Key Tips for Seamless Implementation

  • Set clear, realistic goals and timelines for automation initiatives
  • Communicate proactively and transparently with stakeholders across the rollout
  • Closely involve business and operations teams in designing the solutions
  • Provide extensive training for users on interacting with automated workflows
  • Develop contingency plans for reverting to manual processes in case of automation failures

Following structured steps of process mapping, opportunity quantification, feasibility analysis, and gradual rollout sets up your workflow automation implementations for smooth success.

Step 5: Continuously Optimize Performance

Finally, regularly analyze KPIs to optimize automated workflows:

  • Productivity
  • Cost savings
  • Cycle time reduction
  • Output quality

Continuous improvement through iteration is key to maximizing performance.

A software firm automated testing workflows. Regular optimization reduced testing time by 62% in 18 months.

Overcoming Key Challenges in Workflow Automation

While promising, workflow automation faces obstacles:

Process Redesign: Rigid processes must be reimagined for automation.

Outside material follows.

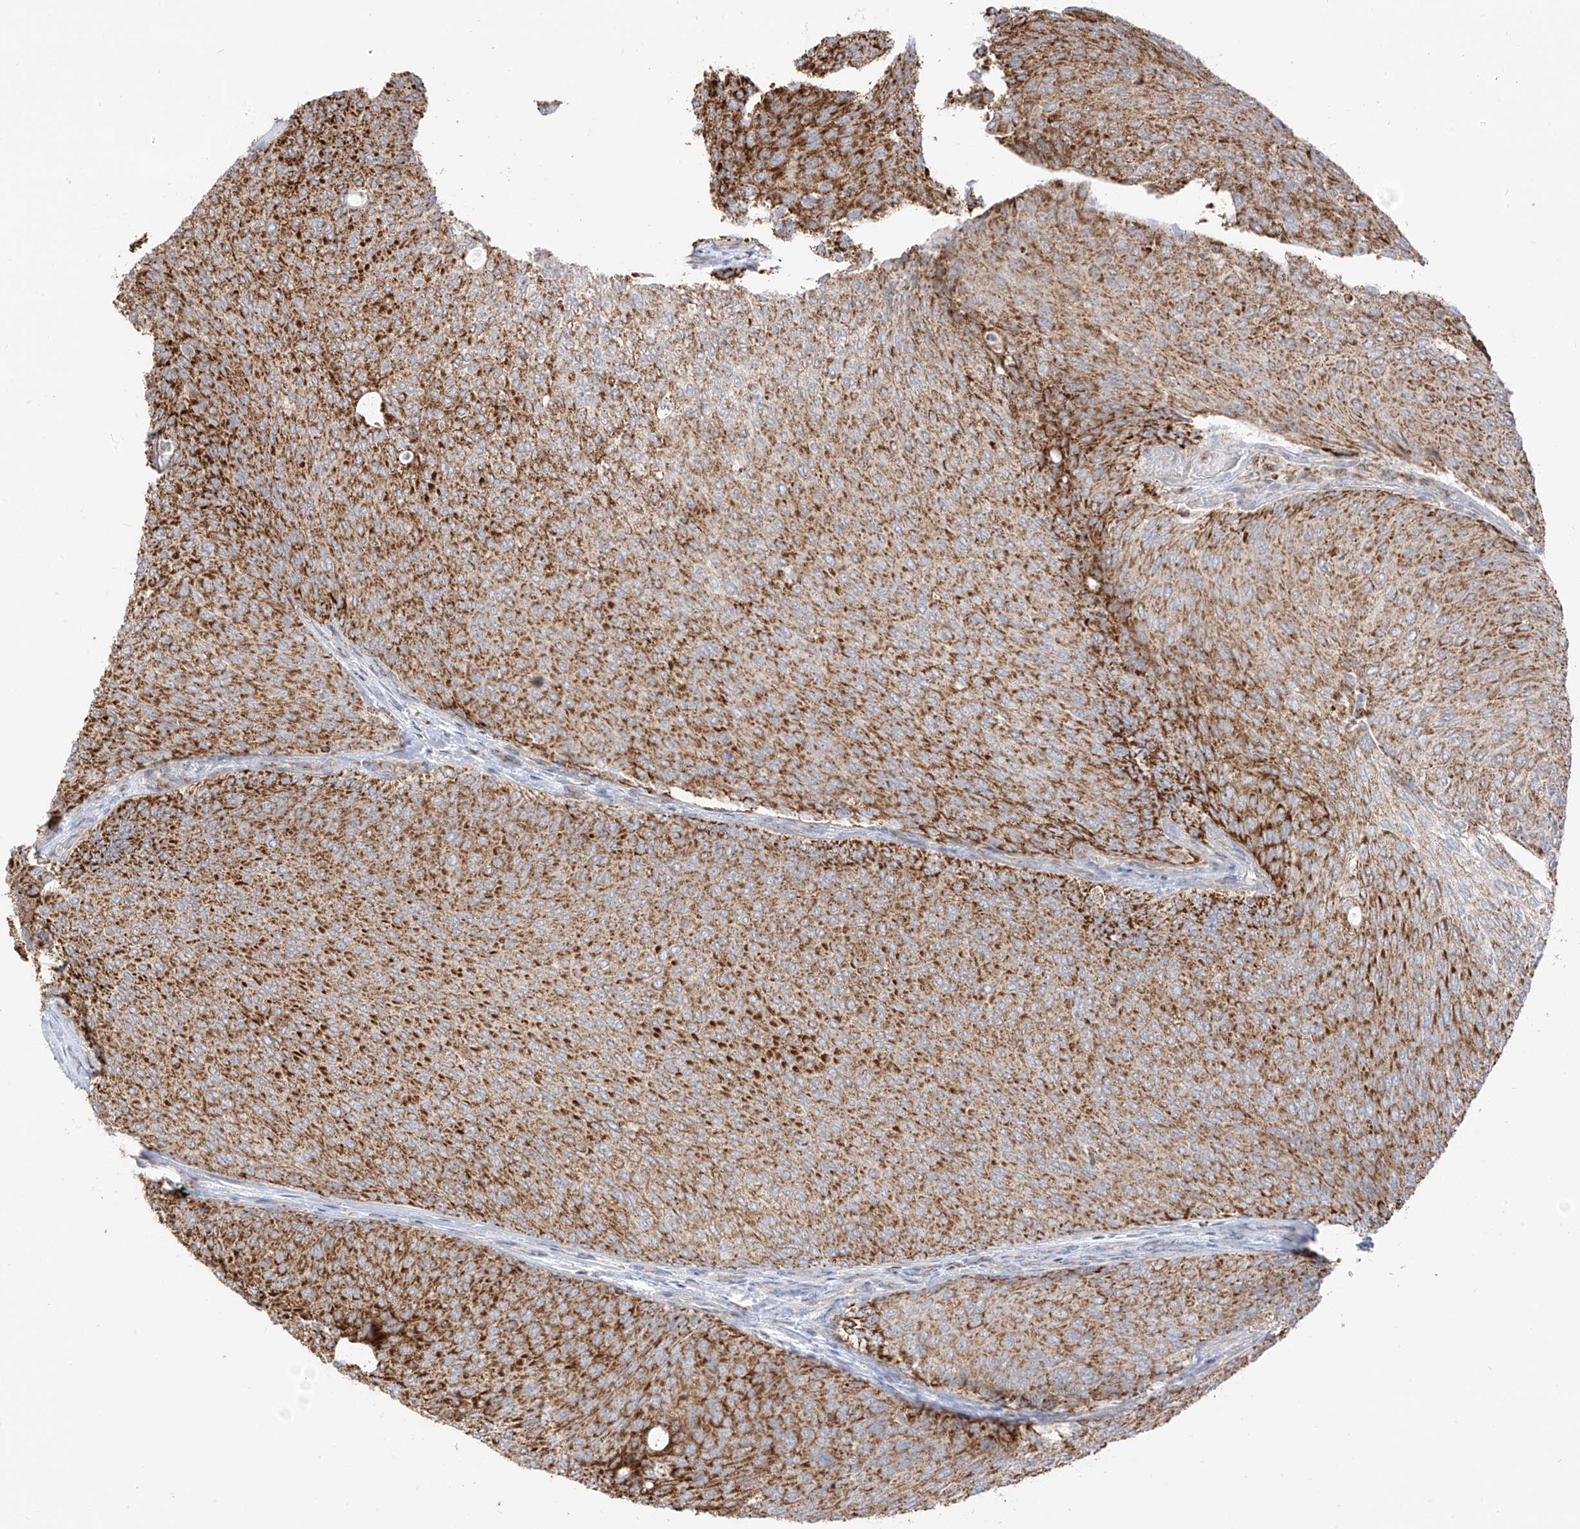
{"staining": {"intensity": "moderate", "quantity": ">75%", "location": "cytoplasmic/membranous"}, "tissue": "urothelial cancer", "cell_type": "Tumor cells", "image_type": "cancer", "snomed": [{"axis": "morphology", "description": "Urothelial carcinoma, Low grade"}, {"axis": "topography", "description": "Urinary bladder"}], "caption": "IHC micrograph of neoplastic tissue: low-grade urothelial carcinoma stained using IHC displays medium levels of moderate protein expression localized specifically in the cytoplasmic/membranous of tumor cells, appearing as a cytoplasmic/membranous brown color.", "gene": "ETHE1", "patient": {"sex": "female", "age": 79}}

Legacy Systems: Integrating workflows spanning disjointed legacy systems is difficult.

Change Management: Stakeholder buy-in and training are essential for adoption.

Skills Gap: Many lack the skills to implement and optimize automation. Reskilling is vital.

Security: Automated workflows must be rigorously secure, especially with confidential data. A proactive approach addressing these challenges will smooth automation.

Real-World Examples of Performance Gains

Global firm MetLife automated over 140 processes, reducing service costs by $100 million annually. Airline Emirates automated flight operations planning, resulting in 20% higher productivity.

For retailer IKEA, workflow automation cut operating costs by 20-25%.

These examples showcase workflow automation’s potent impact when implemented holistically across processes.

Key Takeaways for Successful Automation

  • Map workflows extensively to find inefficiencies.
  • Quantify opportunities through data-driven analysis.
  • Validate technical feasibility.
  • Implement solutions incrementally.
  • Continuously optimize for peak performance.

Following this structured approach will lead to impactful, sustainable automation.


1. How can the risks of workflow automation be mitigated?

Conduct rigorous impact analysis before automating. Implement incrementally and gather user feedback frequently. Closely monitor KPIs and optimize continually. Develop contingency plans for automated process failures.

2. What skills are required to optimize automated workflows?

Workflow analytics, data modeling, automation software, technical integration, change management, stakeholder engagement, KPI monitoring, and continuous improvement. Upskill teams on these capabilities.

3. How can employees be supported through workflow automation?

Communicate transparently, provide extensive training, closely involve employees in solution design, maintain open feedback channels, and ensure automation augments rather than replaces employees.

Final Thoughts

A structured approach to workflow automation—spanning assessment, implementation, and continuous optimization—is key to driving substantial performance improvements.

Regularly refine automated processes based on KPI analysis and user feedback. With meticulous planning, strong change management, and a focus on augmenting people with technology, organizations can realize automation’s full potential.